Tesla's Musk Facing SEC Charges Over Tweets About Taking Company Private
On top of monetary penalties, regulators from the SEC are seeking to have Musk banned from serving as an officer or board member of a publicly traded company.
September 27, 2018 at 06:31 PM
4 minute read
The original version of this story was published on New York Law Journal
Billionaire Elon Musk's boasts on Twitter that he had “funding secured” to take his electric vehicle company Tesla private—made after believing himself the target of unfair practices by short-selling traders—has landed him in hot water with federal regulators and it could lead to his departure from top positions at any of his publicly traded companies.
In a suit filed in the U.S. District Court for the Southern District of New York on Thursday, the Securities and Exchange Commission said Musk should have known that his Aug. 7 tweets about potentially taking the company public were reckless, since he didn't “have an adequate basis in fact for his assertions.”
“When he made these statements, Musk knew that he had never discussed a going-private transaction at $420 per share with any potential funding source, had done nothing to investigate whether it would be possible for all current investors to remain with Tesla as a private company via a 'special purpose fund,' and had not confirmed support of Tesla's investors for a potential going-private transaction,” regulators claim in their complaint.
In a statement, Musk pushed back against the allegations.
“This unjustified action by the SEC leaves me deeply saddened and disappointed,” he said. “I have always taken action in the best interests of truth, transparency and investors. Integrity is the most important value in my life and the facts will show I never compromised this in any way.”
As regulators noted, “investors reacted” to Musk's statements. By the close of trading on Aug. 7, Tesla's stock price was up nearly 11 percent from the previous day. Yet the reality was that Musk “had not even discussed, much less confirmed, key deal terms, including price, with any potential funding source.”
The decision set off a chain reaction of uncertainty, questions and confusion. According to the SEC, Tesla's head of investor relations sent Musk a text message 12 minutes after the tweet to ask, “Was this text legit?”
According to federal regulators, Musk's choice of a price suggested that perhaps it was not. His initial calculation of a per-share price with a 20 percent premium came to $419. According to regulators, “Musk stated that he rounded the price up to $420 because he had recently learned about the number's significance in marijuana culture and thought his girlfriend 'would find it funny, which admittedly is not a great reason to pick a price.'”
Shortly after 2 p.m. that day, Nasdaq, which requires a 10-minute heads-up on public statements about corporate events like going private, halted the trading of all Tesla shares.
In the hours after the tweet, Musk appeared to attempt to contain the fallout over his public statement, offering up other pieces of information through tweets, and responding on the social media platform. In a companywide email, he defended the move, while detailing a possible process for investors, while noting that the proposal was only possible “through a vote of our shareholders.”
It was later revealed that no actual details had been presented to the board. By Aug. 24, Musk announced the company was staying public, noting that “the majority of shareholders” had told him not to proceed.

##############################

> **To do**:
**A.** List every calendar date in the Tesla article that names a month, giving each distinct date once.
**B.** Write out the stretch of the Tesla article from "Shortly after 2" through "not to proceed." word for word.
The entries that come next have nothing to do with the Tesla article.

> **Listed entries**:
##############################

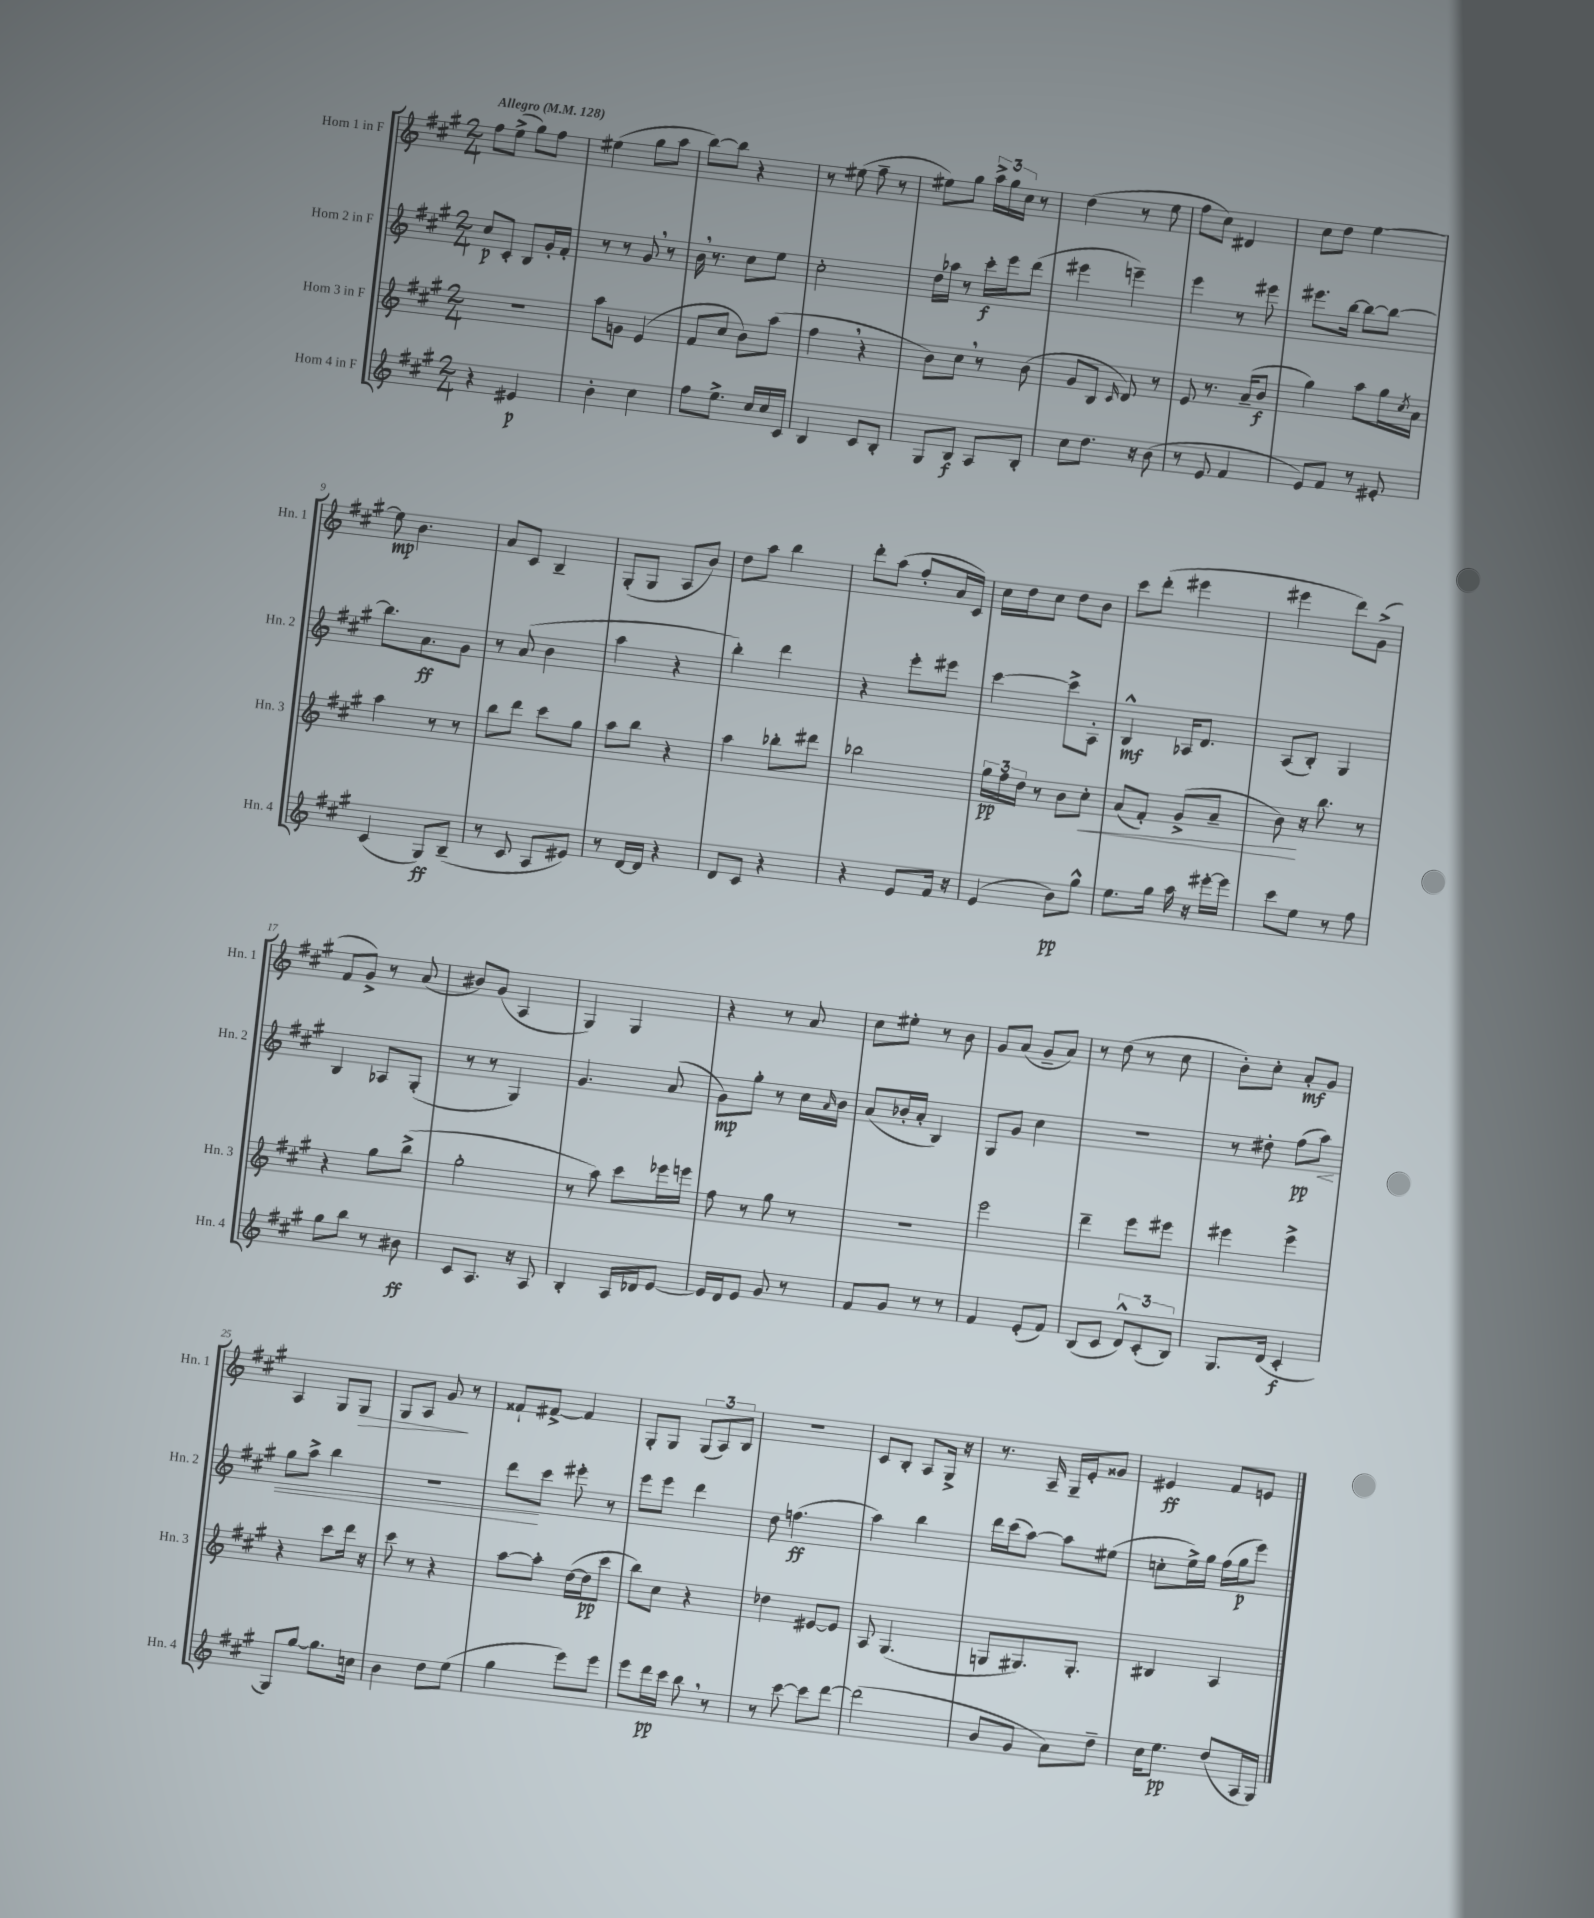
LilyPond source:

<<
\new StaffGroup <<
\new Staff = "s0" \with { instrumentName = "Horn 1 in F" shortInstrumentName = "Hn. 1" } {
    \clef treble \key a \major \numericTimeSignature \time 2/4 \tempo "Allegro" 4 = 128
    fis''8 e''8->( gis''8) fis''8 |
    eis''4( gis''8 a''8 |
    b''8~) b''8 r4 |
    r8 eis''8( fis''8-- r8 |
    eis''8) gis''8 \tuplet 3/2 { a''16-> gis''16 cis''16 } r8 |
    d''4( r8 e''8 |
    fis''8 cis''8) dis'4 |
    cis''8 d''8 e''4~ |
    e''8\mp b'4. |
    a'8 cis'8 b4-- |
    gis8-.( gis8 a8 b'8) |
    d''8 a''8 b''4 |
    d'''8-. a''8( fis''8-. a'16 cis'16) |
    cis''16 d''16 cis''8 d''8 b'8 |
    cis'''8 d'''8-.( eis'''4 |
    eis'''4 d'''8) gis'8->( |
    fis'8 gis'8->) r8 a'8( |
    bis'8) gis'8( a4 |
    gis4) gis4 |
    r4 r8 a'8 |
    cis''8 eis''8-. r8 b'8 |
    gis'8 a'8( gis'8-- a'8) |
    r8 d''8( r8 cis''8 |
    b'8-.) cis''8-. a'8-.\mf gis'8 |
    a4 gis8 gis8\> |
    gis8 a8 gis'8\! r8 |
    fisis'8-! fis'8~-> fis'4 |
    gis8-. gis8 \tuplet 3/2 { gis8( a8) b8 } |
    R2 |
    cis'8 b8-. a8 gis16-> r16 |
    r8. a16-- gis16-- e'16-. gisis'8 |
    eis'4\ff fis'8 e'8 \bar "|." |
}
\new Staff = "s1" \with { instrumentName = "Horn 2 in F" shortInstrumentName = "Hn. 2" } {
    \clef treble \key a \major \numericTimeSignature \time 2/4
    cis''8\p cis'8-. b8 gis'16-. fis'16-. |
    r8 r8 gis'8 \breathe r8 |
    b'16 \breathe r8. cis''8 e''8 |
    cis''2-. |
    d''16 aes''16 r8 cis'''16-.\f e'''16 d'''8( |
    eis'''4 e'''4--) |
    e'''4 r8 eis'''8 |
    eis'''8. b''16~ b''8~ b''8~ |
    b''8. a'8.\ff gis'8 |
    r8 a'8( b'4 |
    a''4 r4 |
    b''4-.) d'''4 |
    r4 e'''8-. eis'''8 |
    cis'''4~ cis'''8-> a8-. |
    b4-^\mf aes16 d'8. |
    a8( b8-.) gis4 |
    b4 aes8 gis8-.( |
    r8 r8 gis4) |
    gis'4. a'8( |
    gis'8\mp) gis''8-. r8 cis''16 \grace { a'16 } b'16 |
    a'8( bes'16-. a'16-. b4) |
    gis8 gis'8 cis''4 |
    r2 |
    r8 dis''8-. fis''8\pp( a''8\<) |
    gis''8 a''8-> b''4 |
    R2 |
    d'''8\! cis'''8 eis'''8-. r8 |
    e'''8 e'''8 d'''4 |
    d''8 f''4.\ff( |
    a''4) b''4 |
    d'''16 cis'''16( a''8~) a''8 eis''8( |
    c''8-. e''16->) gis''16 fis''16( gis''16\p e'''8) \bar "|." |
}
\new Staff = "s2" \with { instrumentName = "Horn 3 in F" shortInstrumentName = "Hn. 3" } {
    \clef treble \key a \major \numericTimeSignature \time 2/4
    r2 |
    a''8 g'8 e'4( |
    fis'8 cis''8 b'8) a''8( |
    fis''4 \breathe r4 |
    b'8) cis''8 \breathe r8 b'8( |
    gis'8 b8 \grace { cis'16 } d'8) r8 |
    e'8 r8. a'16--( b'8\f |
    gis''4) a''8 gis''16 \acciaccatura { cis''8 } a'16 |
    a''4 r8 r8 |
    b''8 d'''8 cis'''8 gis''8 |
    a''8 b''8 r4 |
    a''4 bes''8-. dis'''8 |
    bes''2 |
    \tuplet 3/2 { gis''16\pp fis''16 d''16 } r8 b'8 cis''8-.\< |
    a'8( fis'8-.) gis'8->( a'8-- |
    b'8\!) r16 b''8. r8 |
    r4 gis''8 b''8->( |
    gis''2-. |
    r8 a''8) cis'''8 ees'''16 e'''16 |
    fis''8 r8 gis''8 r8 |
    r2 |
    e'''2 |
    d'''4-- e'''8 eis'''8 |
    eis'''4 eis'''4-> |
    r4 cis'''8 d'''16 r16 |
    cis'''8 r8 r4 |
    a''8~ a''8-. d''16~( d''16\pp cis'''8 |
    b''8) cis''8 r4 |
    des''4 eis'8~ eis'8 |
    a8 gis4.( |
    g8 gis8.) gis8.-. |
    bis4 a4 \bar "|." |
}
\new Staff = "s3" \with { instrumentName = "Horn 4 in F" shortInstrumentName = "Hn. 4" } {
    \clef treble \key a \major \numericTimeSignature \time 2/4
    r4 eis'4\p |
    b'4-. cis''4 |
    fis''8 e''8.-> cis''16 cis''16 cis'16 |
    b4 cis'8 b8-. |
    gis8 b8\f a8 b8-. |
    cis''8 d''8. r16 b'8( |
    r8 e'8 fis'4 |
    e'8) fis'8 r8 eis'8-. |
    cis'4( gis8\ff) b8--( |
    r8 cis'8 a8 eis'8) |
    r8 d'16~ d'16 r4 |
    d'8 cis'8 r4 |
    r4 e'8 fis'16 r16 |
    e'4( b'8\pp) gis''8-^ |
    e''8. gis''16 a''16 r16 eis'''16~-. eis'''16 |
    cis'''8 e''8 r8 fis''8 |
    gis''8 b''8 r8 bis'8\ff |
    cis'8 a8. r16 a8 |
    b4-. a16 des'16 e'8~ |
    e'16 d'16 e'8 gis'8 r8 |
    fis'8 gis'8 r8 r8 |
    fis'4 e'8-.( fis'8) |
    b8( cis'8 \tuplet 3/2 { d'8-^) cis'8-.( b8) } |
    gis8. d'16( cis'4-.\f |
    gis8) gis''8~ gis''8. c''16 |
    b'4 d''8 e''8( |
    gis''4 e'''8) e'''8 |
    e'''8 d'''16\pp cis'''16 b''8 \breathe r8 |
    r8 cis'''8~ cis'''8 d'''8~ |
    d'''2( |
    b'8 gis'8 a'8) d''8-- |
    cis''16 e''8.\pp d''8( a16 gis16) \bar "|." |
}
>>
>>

##############################

> **Results by task**:
**A.**
September 27, 2018
Aug. 7
Aug. 24

**B.**
Shortly after 2 p.m. that day, Nasdaq, which requires a 10-minute heads-up on public statements about corporate events like going private, halted the trading of all Tesla shares.
In the hours after the tweet, Musk appeared to attempt to contain the fallout over his public statement, offering up other pieces of information through tweets, and responding on the social media platform. In a companywide email, he defended the move, while detailing a possible process for investors, while noting that the proposal was only possible “through a vote of our shareholders.”
It was later revealed that no actual details had been presented to the board. By Aug. 24, Musk announced the company was staying public, noting that “the majority of shareholders” had told him not to proceed.